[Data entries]
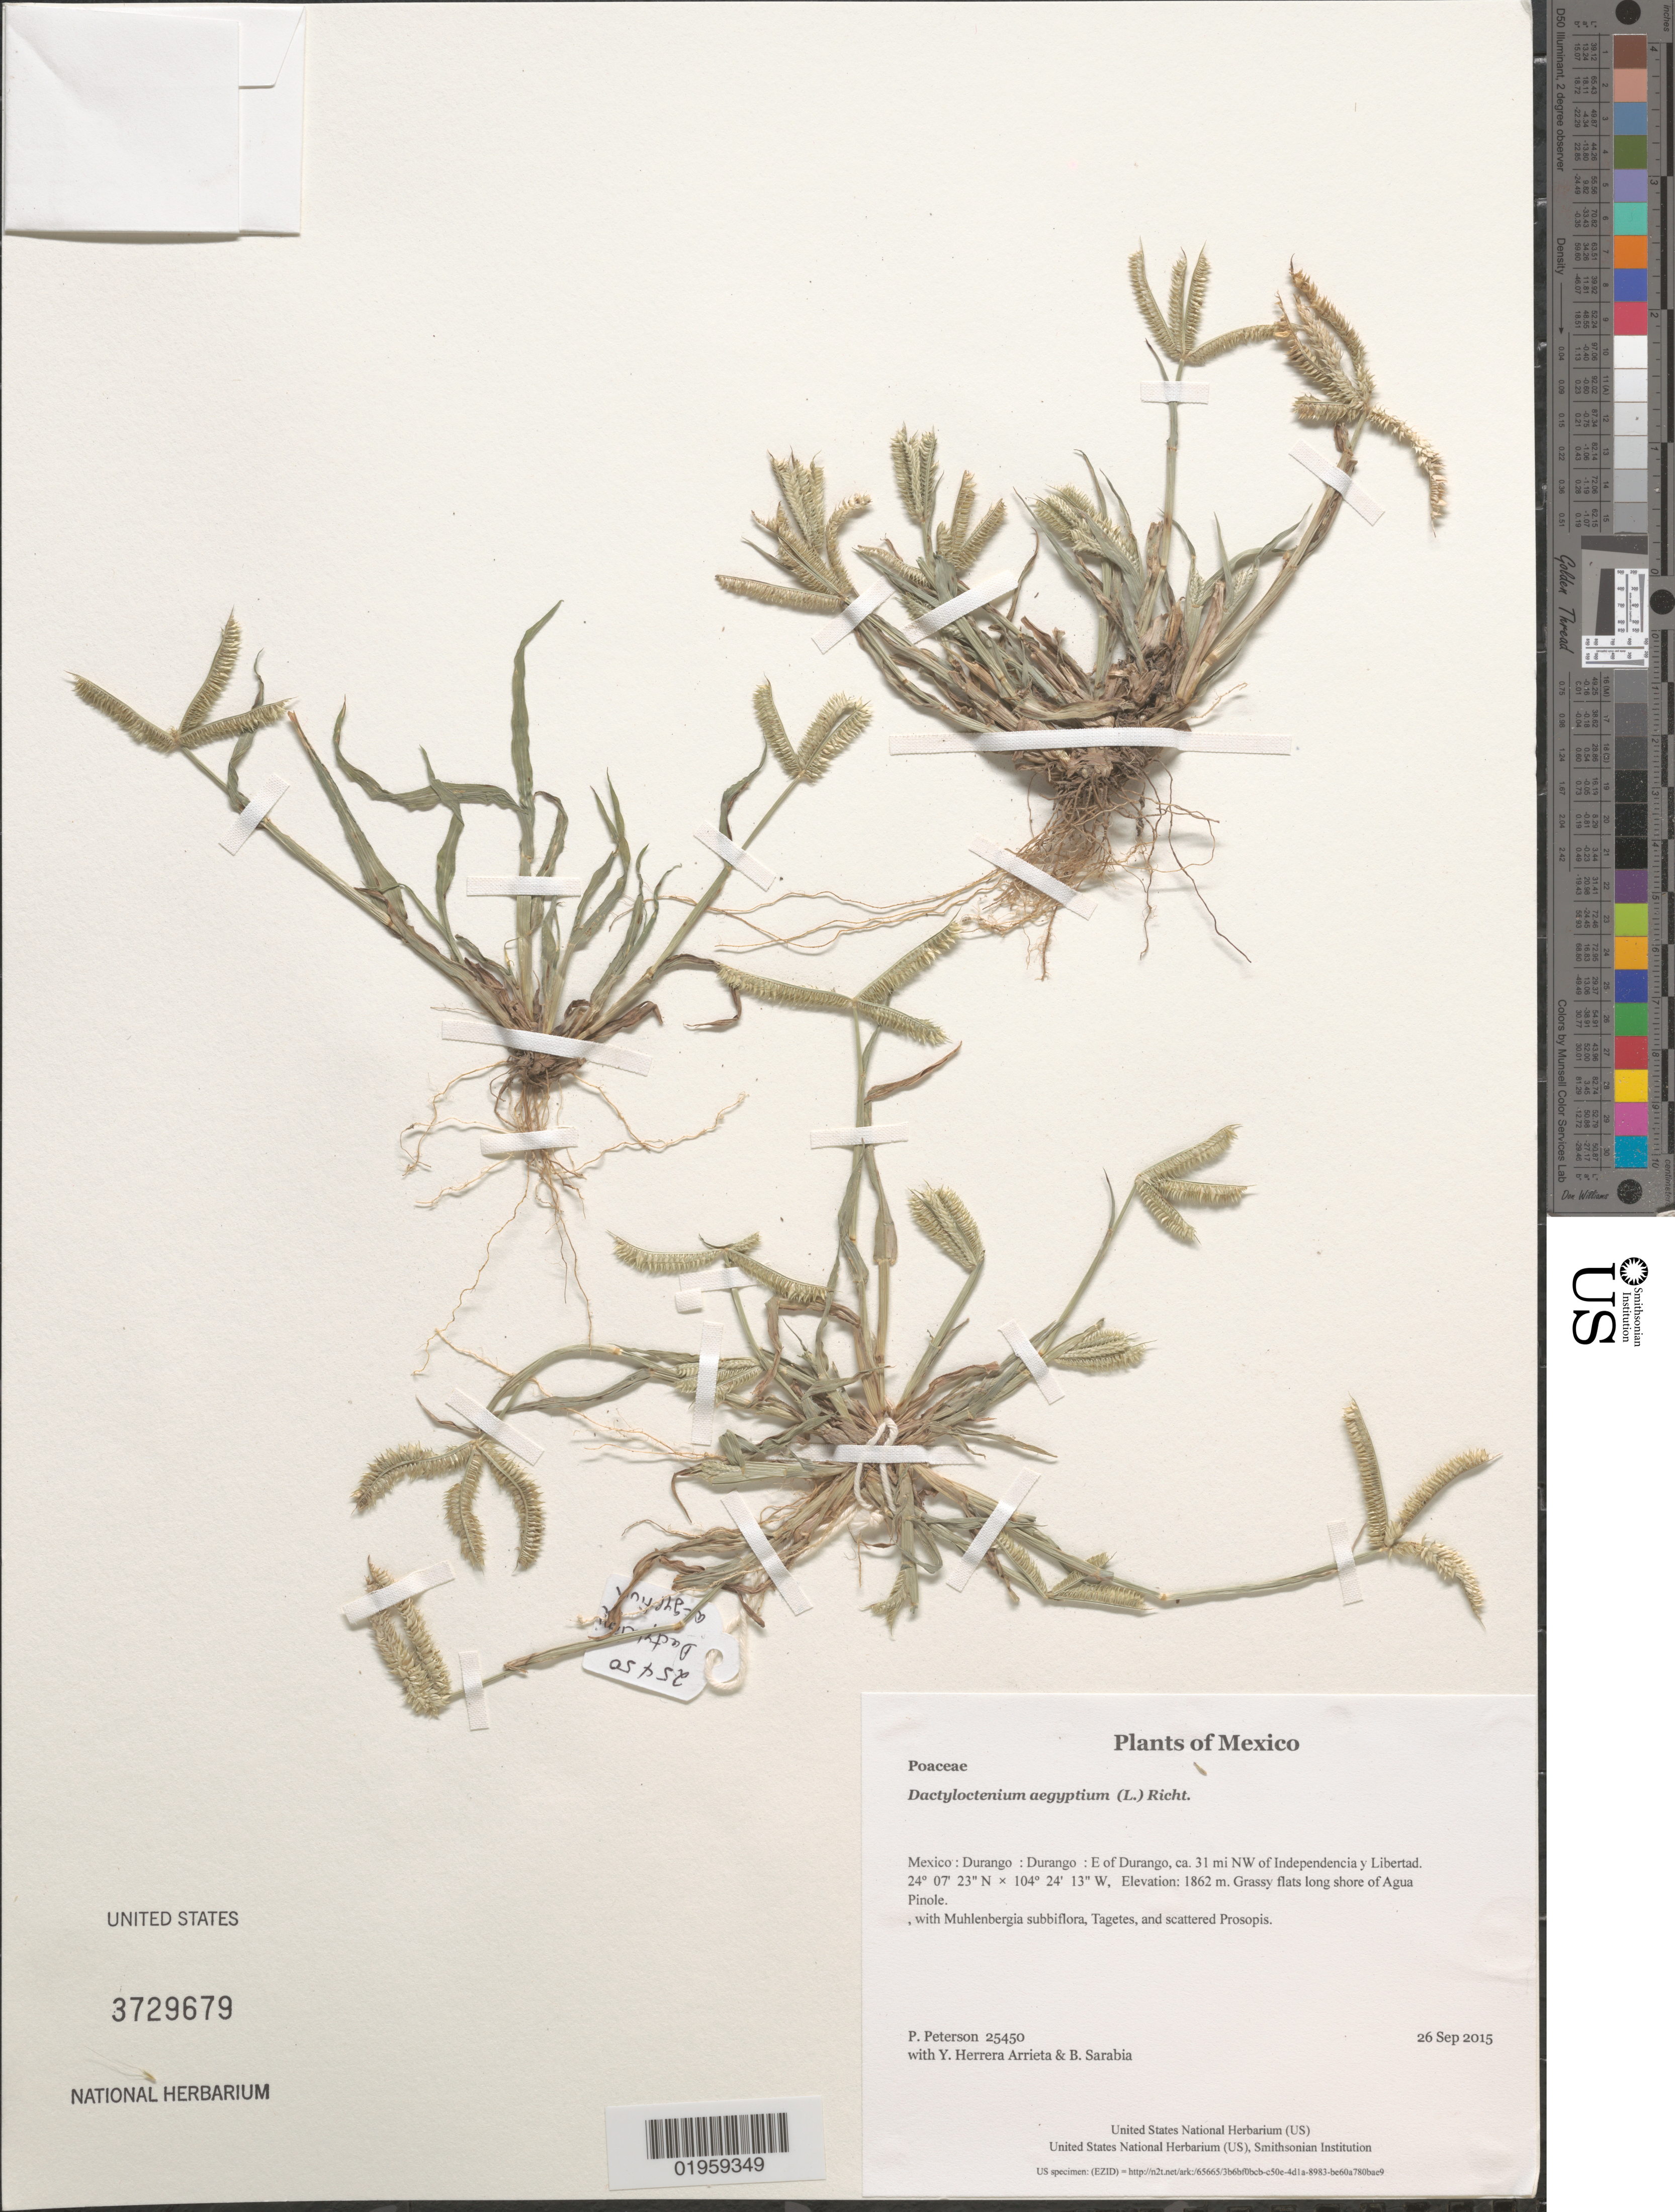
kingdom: Plantae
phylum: Tracheophyta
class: Liliopsida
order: Poales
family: Poaceae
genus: Dactyloctenium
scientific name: Dactyloctenium aegyptium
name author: (L.) Richt.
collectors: P. M. Peterson, Y. Herrera Arrieta & B. Sarabia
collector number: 25450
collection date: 2015-09-26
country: Mexico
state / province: Durango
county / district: Durango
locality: E of Durango, ca. 31 mi NW of Independencia y Libertad.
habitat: Grassy flats long shore of Agua Pinole.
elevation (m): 1862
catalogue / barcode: US 3729679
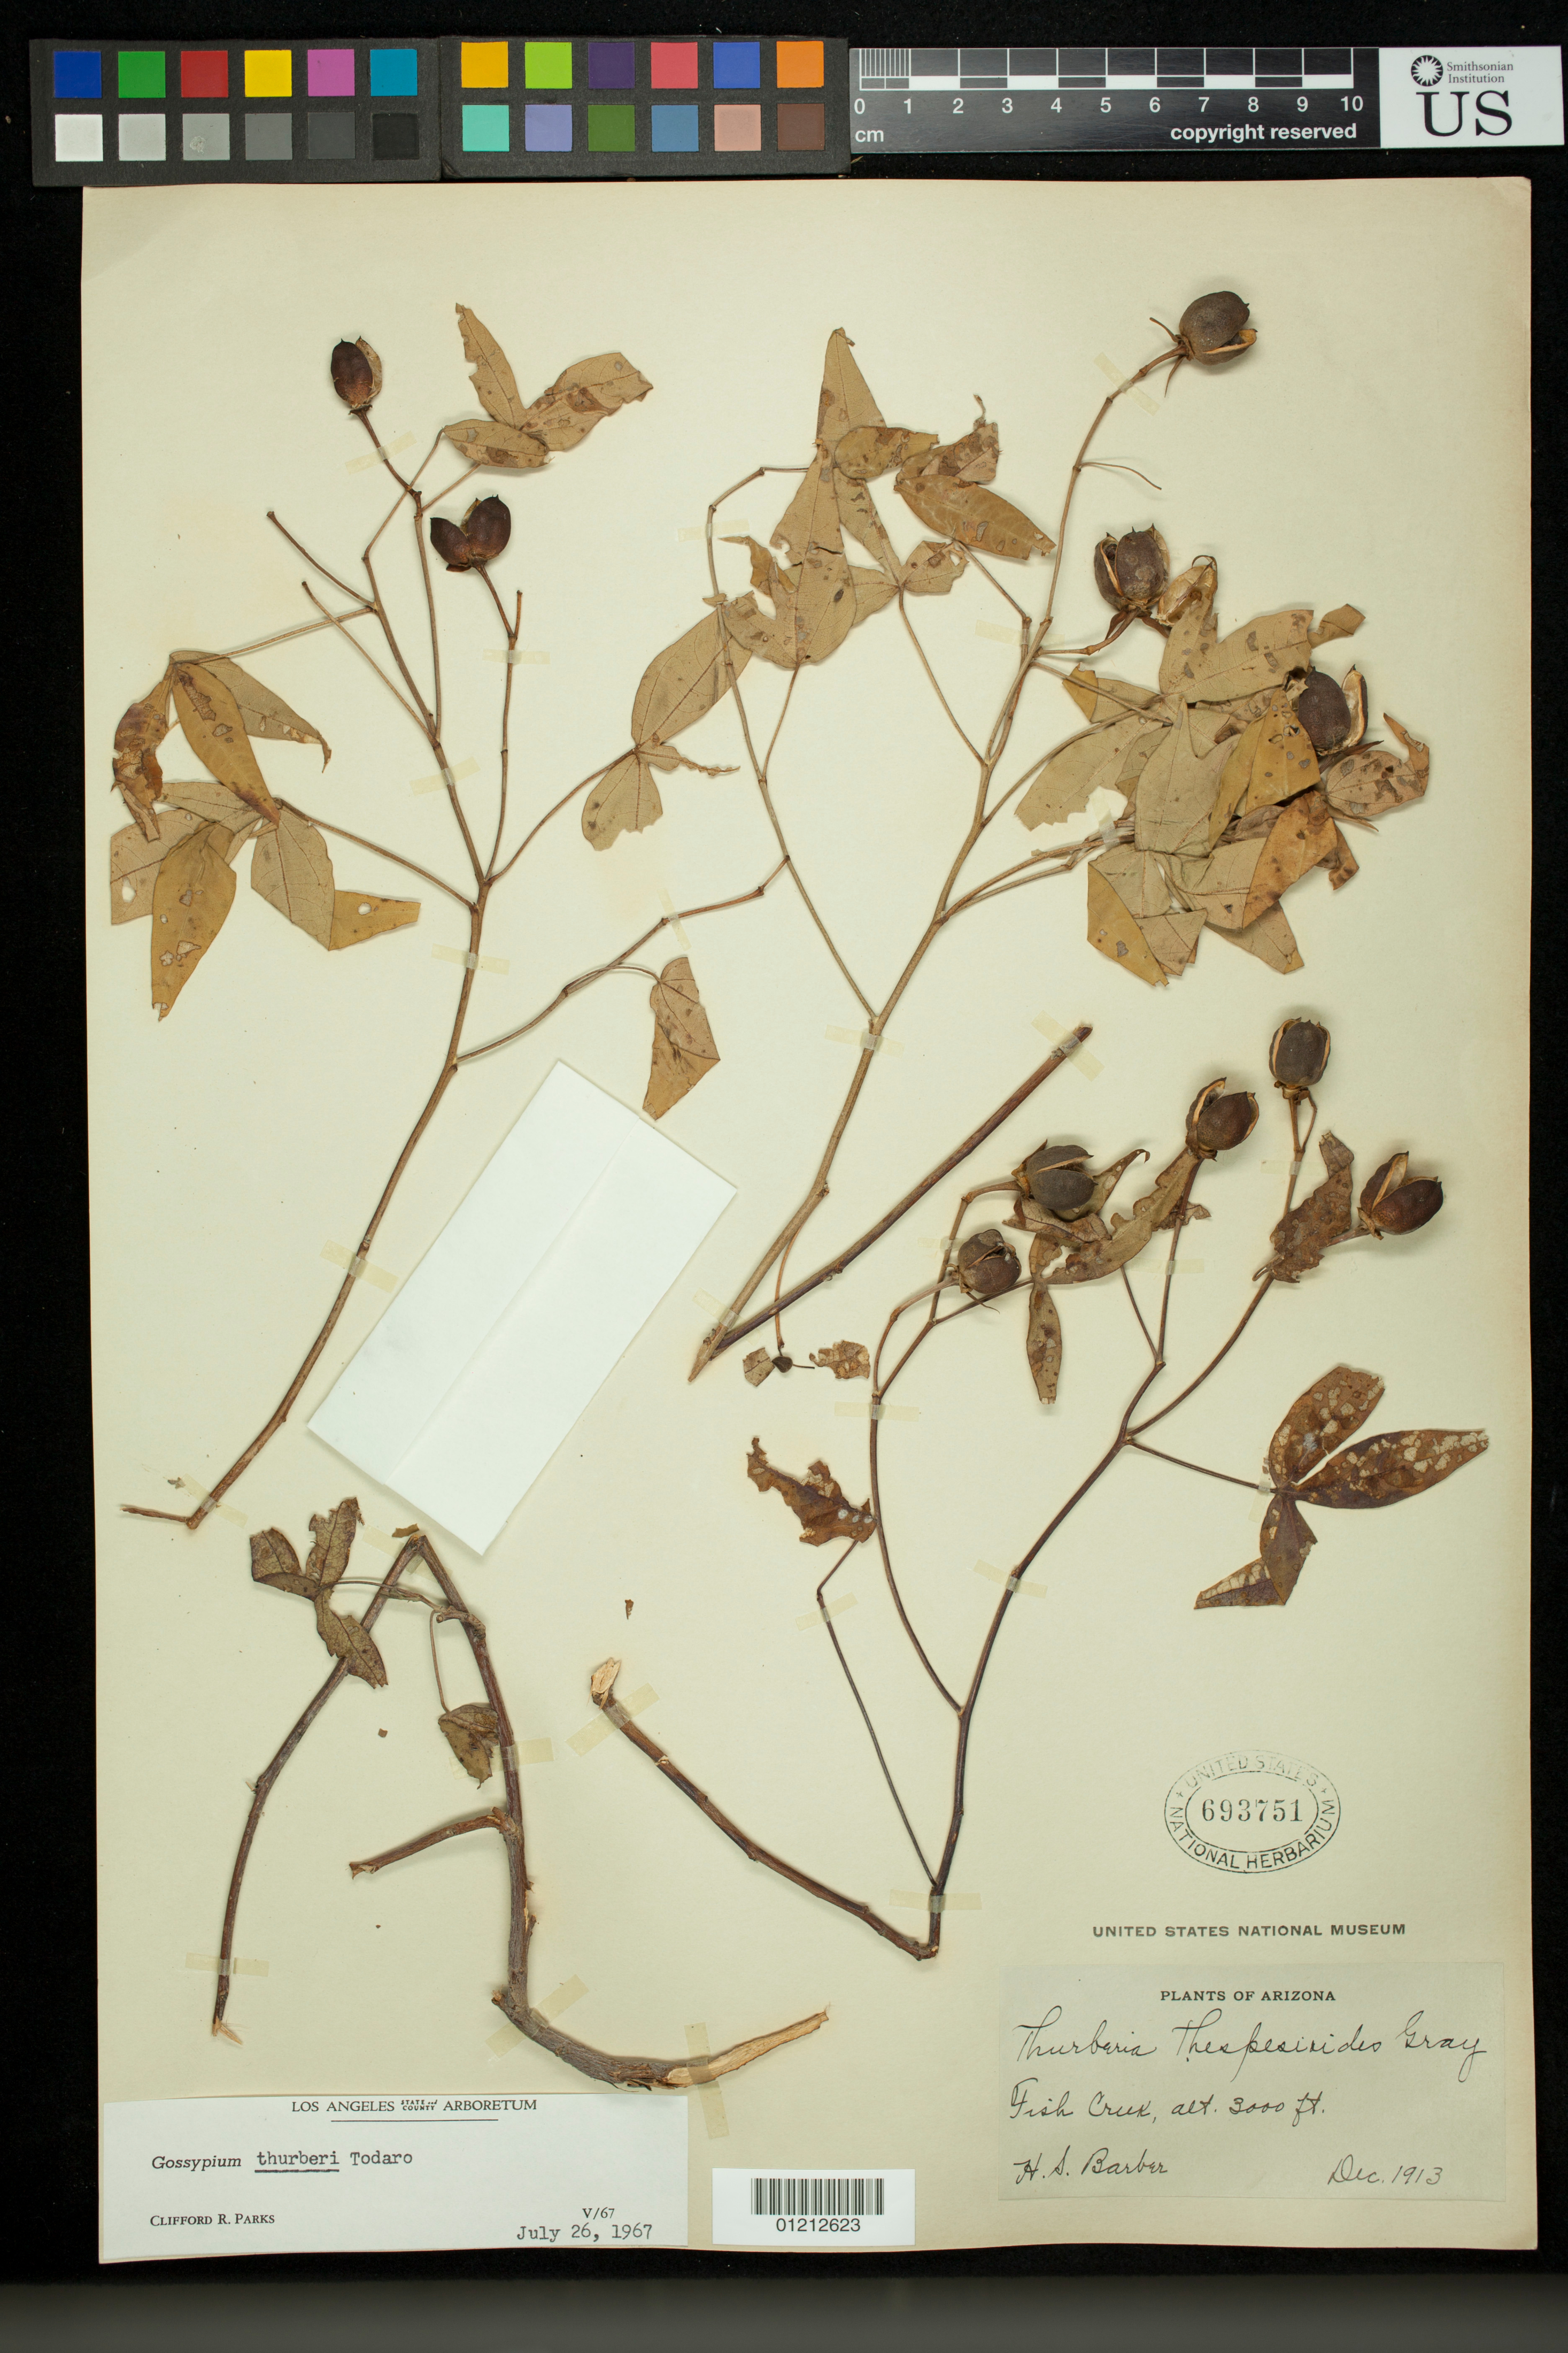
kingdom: Plantae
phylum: Tracheophyta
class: Magnoliopsida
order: Malvales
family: Malvaceae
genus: Gossypium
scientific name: Gossypium thurberi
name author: Tod.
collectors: H. Barber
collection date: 1913-12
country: United States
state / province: Arizona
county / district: Maricopa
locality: Fish Creek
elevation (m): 914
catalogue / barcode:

**EXERCISE:** Give the part that opens with the line containing "collectors: P. M." and closes with the line containing "scientific name: Gossypium thurberi" as a two-column CSV with the headers field and value. Use one row per line, put each entry in a single quoted field with any line breaks turned into spaces, and leave the pictures out.

**TASK RESULT:**
field,value
"collectors:","P. M. Peterson, Y. Herrera Arrieta & B. Sarabia"
"collector number:","25450"
"collection date:","2015-09-26"
"country:","Mexico"
"state / province:","Durango"
"county / district:","Durango"
"locality:","E of Durango, ca. 31 mi NW of Independencia y Libertad."
"habitat:","Grassy flats long shore of Agua Pinole."
"elevation (m):","1862"
"catalogue / barcode:","US 3729679"
"kingdom:","Plantae"
"phylum:","Tracheophyta"
"class:","Magnoliopsida"
"order:","Malvales"
"family:","Malvaceae"
"genus:","Gossypium"
"scientific name:","Gossypium thurberi"